Module efficiency determines the surface area that is required for any given power output. The increased cost of higher efficiency PV modules becomes beneficial if there are space constraints. Less efficient modules will require more mounting structures, increasing the balance-of-systems cost. This is most important when the modules are mounted on tracking mounts.

Thin-film modules are made by depositing silicon on stainless steel foil and encapsulating the foil in plastic. They are less fragile than crystalline modules. Glass thin film modules use much less silicon, and have a lower cost, but are about ½ as efficient as other modules. Some thin-film panels are flexible and can even be rolled up, making solar electricity very mobile. Testing has shown that there is a shorter panel life expected for thin-film panels, some as low as 12 years, but to compensate some manufacturers are extending 20 year warranties. Uni-solar, Solarex and Siemens manufacture thin-film panels.

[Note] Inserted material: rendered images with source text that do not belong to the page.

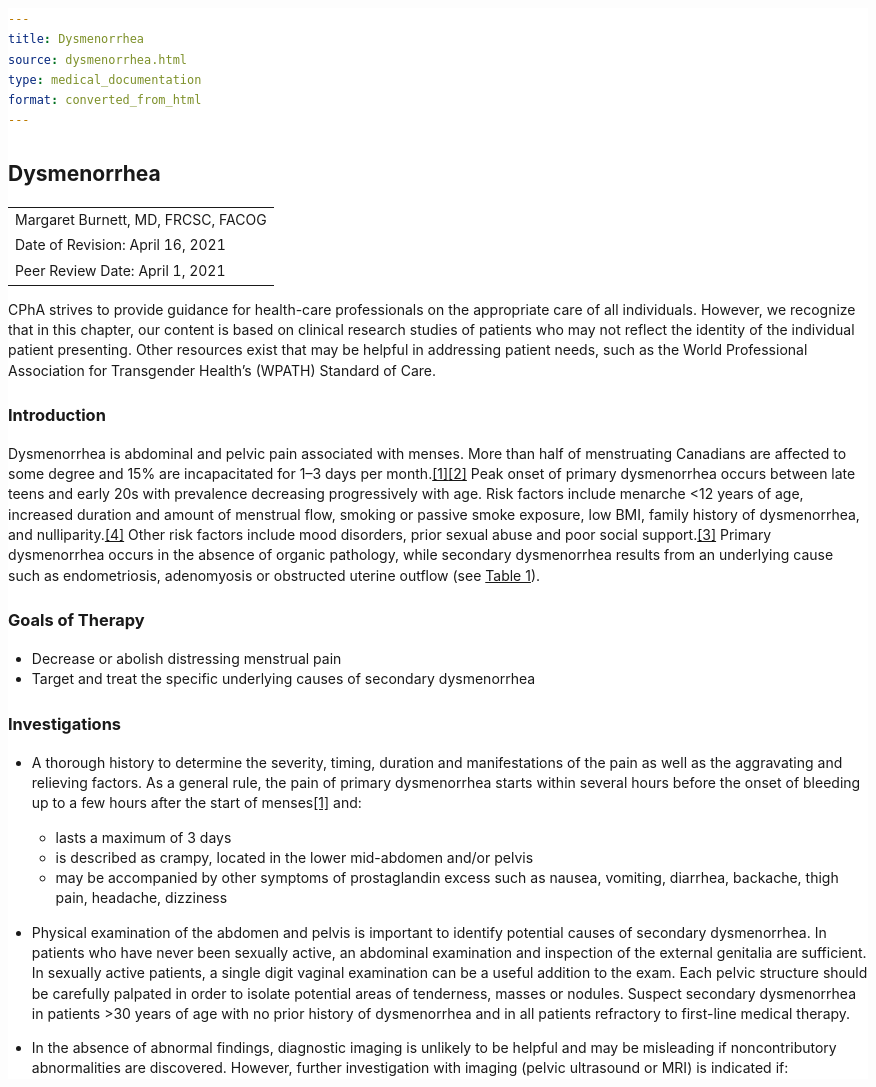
 ```yaml
---
title: Dysmenorrhea
source: dysmenorrhea.html
type: medical_documentation
format: converted_from_html
---
```


## Dysmenorrhea

|  |
| --- |
| Margaret Burnett, MD, FRCSC, FACOG |
| Date of Revision: April 16, 2021 |
| Peer Review Date: April 1, 2021 |

CPhA strives to provide guidance for health-care professionals on the appropriate care of all individuals. However, we recognize that in this chapter, our content is based on clinical research studies of patients who may not reflect the identity of the individual patient presenting. Other resources exist that may be helpful in addressing patient needs, such as the World Professional Association for Transgender Health’s (WPATH) Standard of Care.

### Introduction

Dysmenorrhea is abdominal and pelvic pain associated with menses. More than half of menstruating Canadians are affected to some degree and 15% are incapacitated for 1–3 days per month.​[[1]](#c0074n00003)​[[2]](#refitem-117212-61F7BA9E) Peak onset of primary dysmenorrhea occurs between late teens and early 20s with prevalence decreasing progressively with age. Risk factors include menarche <12 years of age, increased duration and amount of menstrual flow, smoking or passive smoke exposure, low BMI, family history of dysmenorrhea, and nulliparity.​[[4]](#refitem-117212-61D9A023) Other risk factors include mood disorders, prior sexual abuse and poor social support.​[[3]](#c0074n00014) Primary dysmenorrhea occurs in the absence of organic pathology, while secondary dysmenorrhea results from an underlying cause such as endometriosis, adenomyosis or obstructed uterine outflow (see [Table 1](#c0074n00001)).

### Goals of Therapy

- Decrease or abolish distressing menstrual pain
- Target and treat the specific underlying causes of secondary dysmenorrhea

### Investigations

- A thorough history to determine the severity, timing, duration and manifestations of the pain as well as the aggravating and relieving factors. As a general rule, the pain of primary dysmenorrhea starts within several hours before the onset of bleeding up to a few hours after the start of menses​[[1]](#c0074n00003) and:

  - lasts a maximum of 3 days
  - is described as crampy, located in the lower mid-abdomen and/or pelvis
  - may be accompanied by other symptoms of prostaglandin excess such as nausea, vomiting, diarrhea, backache, thigh pain, headache, dizziness
- Physical examination of the abdomen and pelvis is important to identify potential causes of secondary dysmenorrhea. In patients who have never been sexually active, an abdominal examination and inspection of the external genitalia are sufficient. In sexually active patients, a single digit vaginal examination can be a useful addition to the exam. Each pelvic structure should be carefully palpated in order to isolate potential areas of tenderness, masses or nodules. Suspect secondary dysmenorrhea in patients >30 years of age with no prior history of dysmenorrhea and in all patients refractory to first-line medical therapy.
- In the absence of abnormal findings, diagnostic imaging is unlikely to be helpful and may be misleading if noncontributory abnormalities are discovered. However, further investigation with imaging (pelvic ultrasound or MRI) is indicated if:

Panels come in various output voltages. The standard is 12VDC nominal, but other single output voltages (6, 24, 51VDC) and dual output voltage panels (6 and 12VDC, 12 and 24VDC) are also available. When working with higher voltage, such as water pumping or utility-intertie systems, higher voltage panels are convenient. Or if you need to charge a 6 volt battery, the lower voltage panels are required.

We sell PV modules in sizes that range from ½ watt to 300 watts. Most large power systems are built from arrays of modules in the 75 to 120 watt range. This wattage is high enough to be a significant part of the system and that the physical size is not too large to lift and position. 40 to 55 watt modules are a good choice for small systems such as small water pumping systems, or in any system where less than 75 watts is required. The 120 and 300 watt modules reduce labor by reducing interconnections. 300 watt modules must be shipped by truck in wooden crates so they are most economical when used in systems requiring over 3000 watts of PV modules. They are often used in very large and utility intertie systems and can reduce wiring by as much as 80%, lowering overall system cost and increasing system reliability.

It is important to use UL listed panels for NEC compliance in inspected systems. However, UL listed panels generally do not differ from unlisted panels. UL listing is expensive and may add to the panel price. Class 1, Division 2 FM approval for explosion resistance is required near gas and oil pipelines. A class A fire rating may be required in some commercial rooftop applications.

The mechanical specifications of PV modules are also important. Junction boxes differ by their size, type of connectors and whether they will accommodate conduit. Presently, most commercially available panels have well-designed junction boxes. Some module manufacturers offer interconnection cables that, although expensive, can simplify and expedite installation. Some small modules (usually 30 watts or less) come with wire leads and have no junction boxes. Most PV modules are framed with aluminum and have bolt holes that allow them to be attached to mounting structures. There are some unique frame options available that simplify mounting without racks for RV, roof and flush mounting. (Some modules are also available unframed for special applications.) Most manufacturers use tempered, high light transmission glass that allows more of the sunlight to the cells and breaks without shards. The encapsulant (the material sandwiched between the face glass and PV cells) has been greatly improved since PV production began, and discoloration and breakdown is no longer an issue in modern modules. PV cells are blue or black and differ in the way they look. Architects for building integrated applications often prefer blue poly-crystalline cells.